Слушайте, то было, кажется, в июне. Мы лежали в траве на берегу реки, лицом к небу. Я изливал вам душу. Мне вспомнились сейчас мои слова, и это воспоминание обожгло меня. Я признавался вам, что мое сердце испытывает потребность в чистоте и непорочности, что я люблю снег, потому что он белый, предпочитаю ключевую воду вину, потому что она прозрачна. Я указывал вам на небо, говорил, что оно синее и бескрайнее, как море, ясное и глубокое, и что я люблю море и небо. Потом я говорил вам о женщинах; мне хотелось бы, чтобы они рождались, подобно полевым цветам, на ветру, в росе, чтобы они были водяными растениями, чтобы вечное течение омывало их сердца и тела. Я клялся вам, что полюблю только девственницу, непорочное дитя, белее снега, прозрачнее ключевой воды, глубже и необъятнее по своей чистоте, чем небо и море. Долго я раскрывался так перед вами, трепеща от чистого желанья, пылко стремясь к невинности, к незапятнанной белизне, не в силах остановить мечту, рвущуюся ввысь, к свету.

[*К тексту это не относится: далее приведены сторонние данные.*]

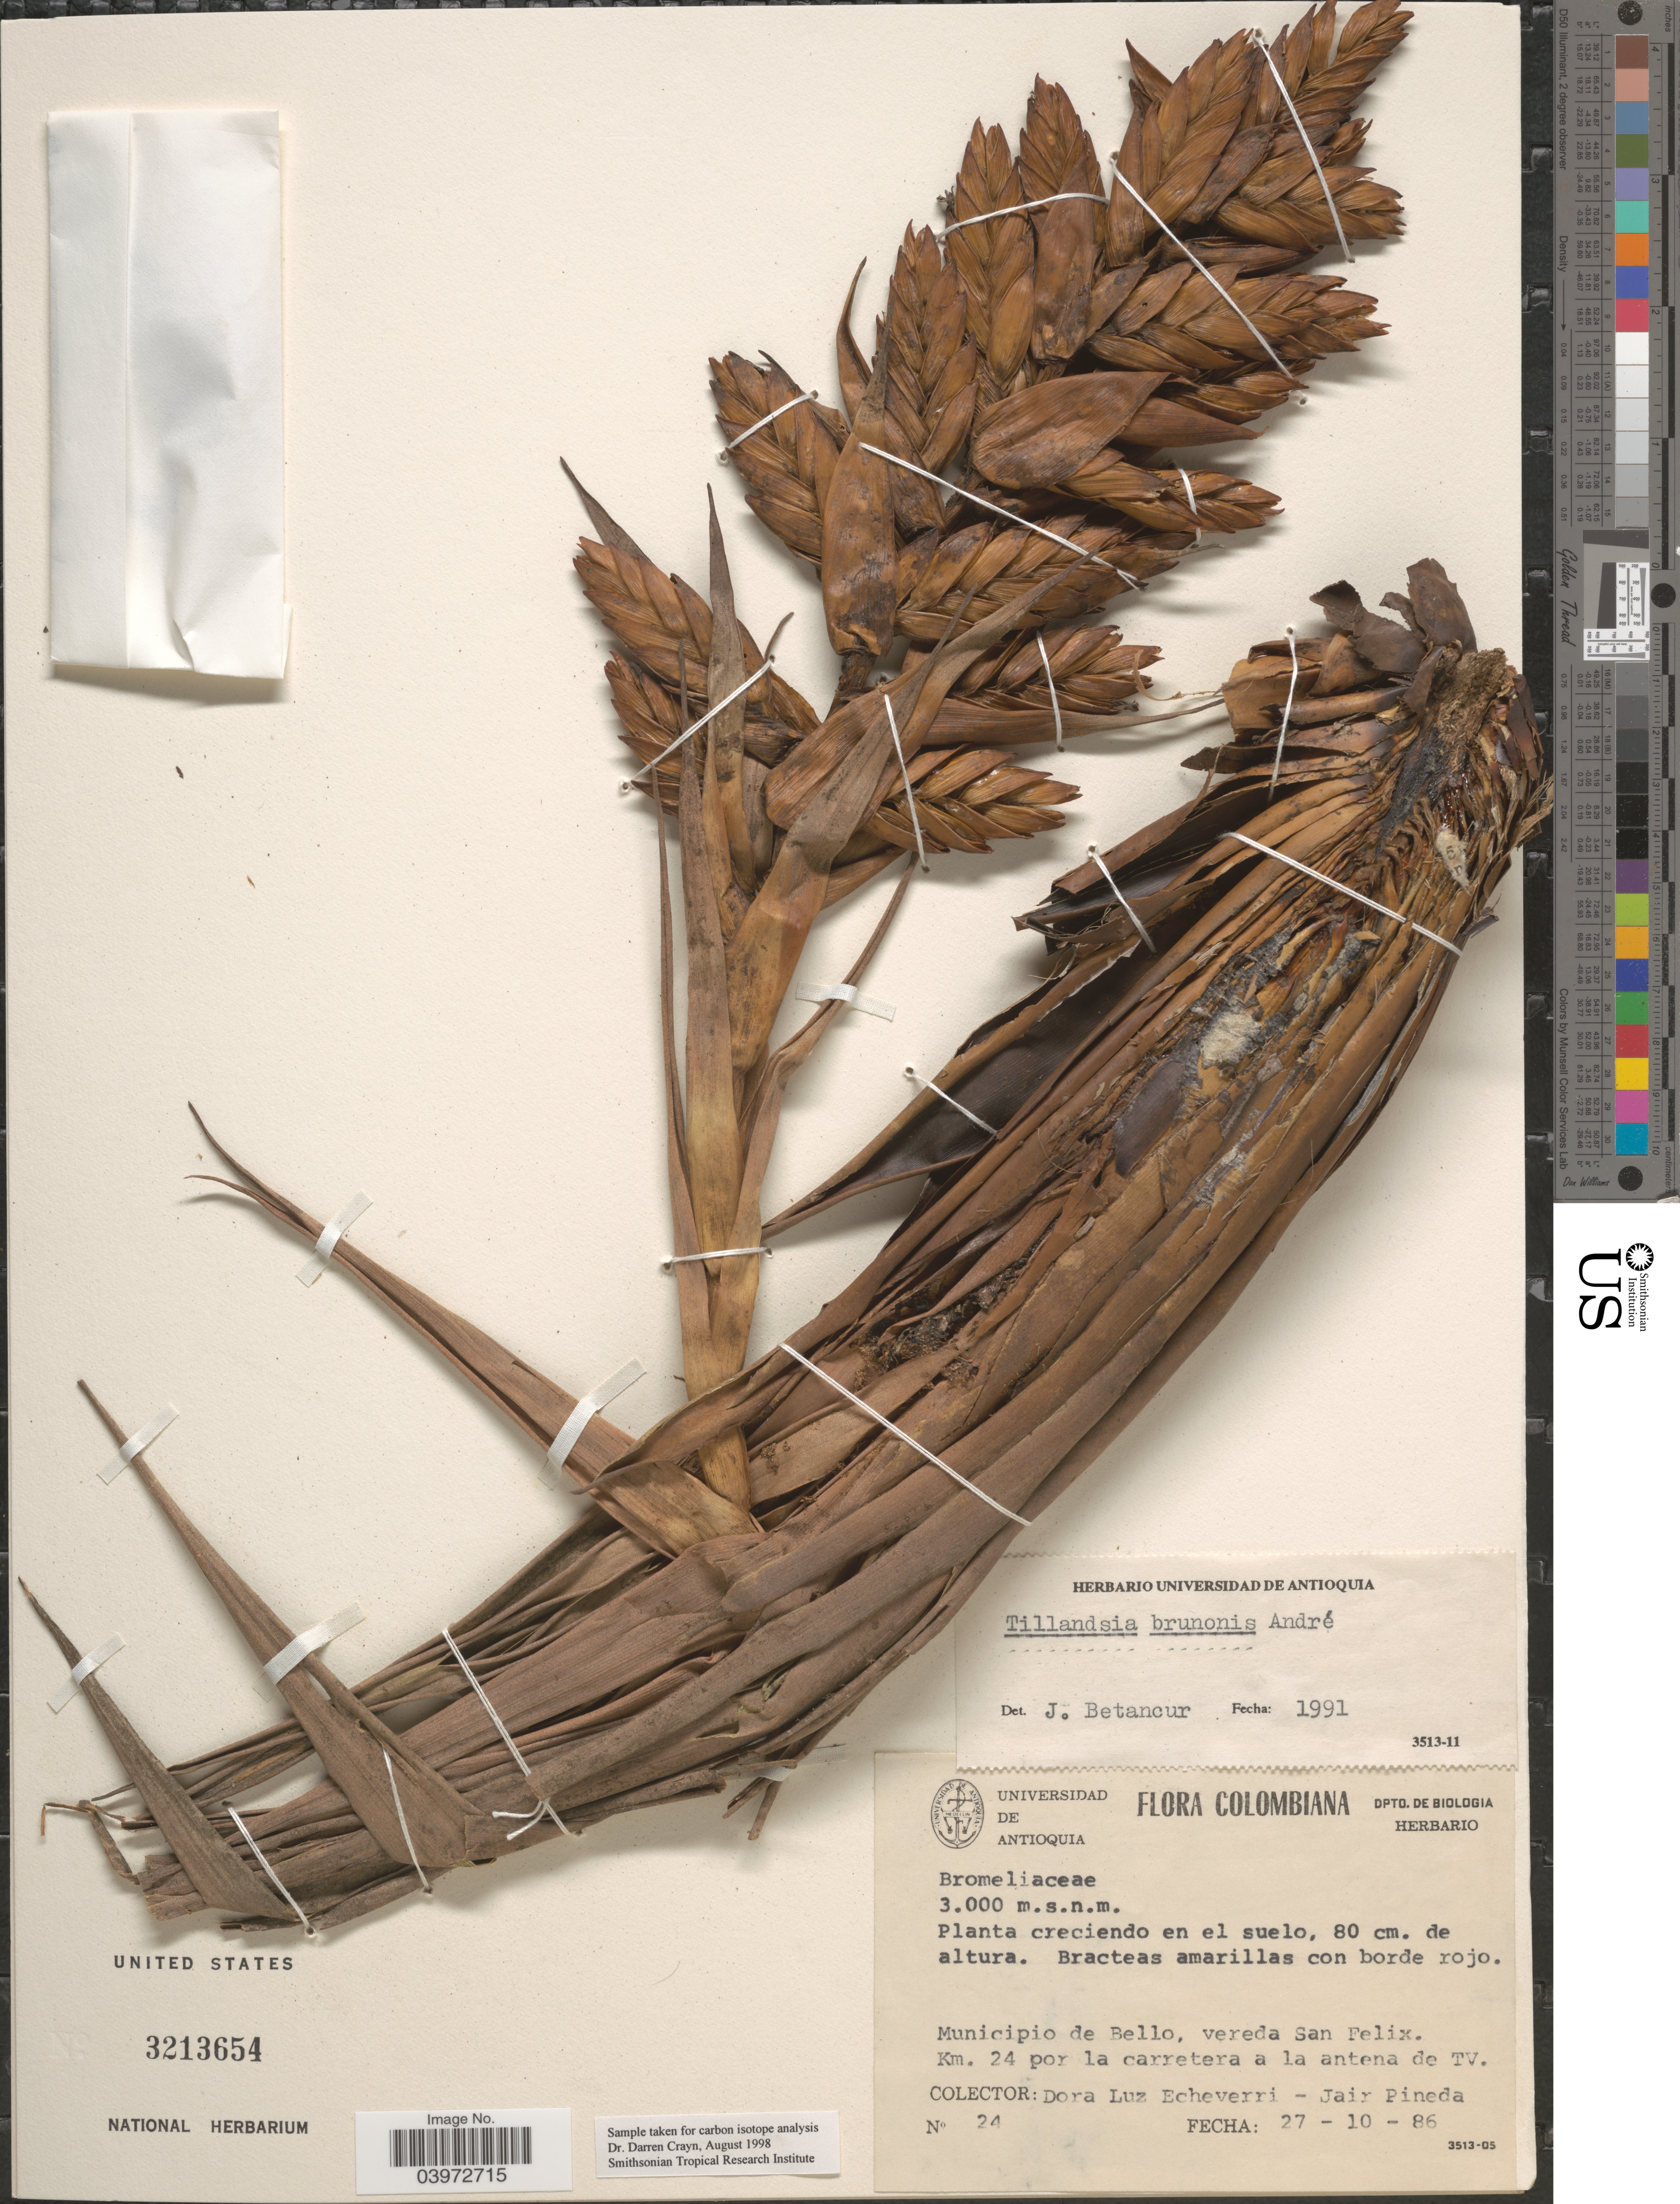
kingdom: Plantae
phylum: Tracheophyta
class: Liliopsida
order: Poales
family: Bromeliaceae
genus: Tillandsia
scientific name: Tillandsia brunonis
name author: André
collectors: D. Echeverri & J. Pineda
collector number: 24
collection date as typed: Transcribed d/m/y: 27/10/86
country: Colombia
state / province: Antioquia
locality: Municipio de Bello, vereda San Feliz. Km. 24 por la carretera a la antena de TV.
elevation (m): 3000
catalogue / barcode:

И вот она принадлежит мне, моя непорочная девушка. Она здесь, рядом, и я люблю ее. О, если б вы могли ее видеть! Лицо у нее мрачное u непроницаемое, как покрытое тучами небо; воды отхлынули, и она увязла в тине. Моя непорочная девушка так загрязнена, что в былое время я не решился бы дотронуться до нее хотя бы пальцем, из боязни умереть от этого. Я люблю ее.
Смотрите, я смеюсь, мне странным образом приятно издеваться над самим собой. Я мечтал о роскоши, а у меня нет даже куска холста, чтобы прикрыть свою наготу; я мечтал о непорочности, а люблю развратную женщину.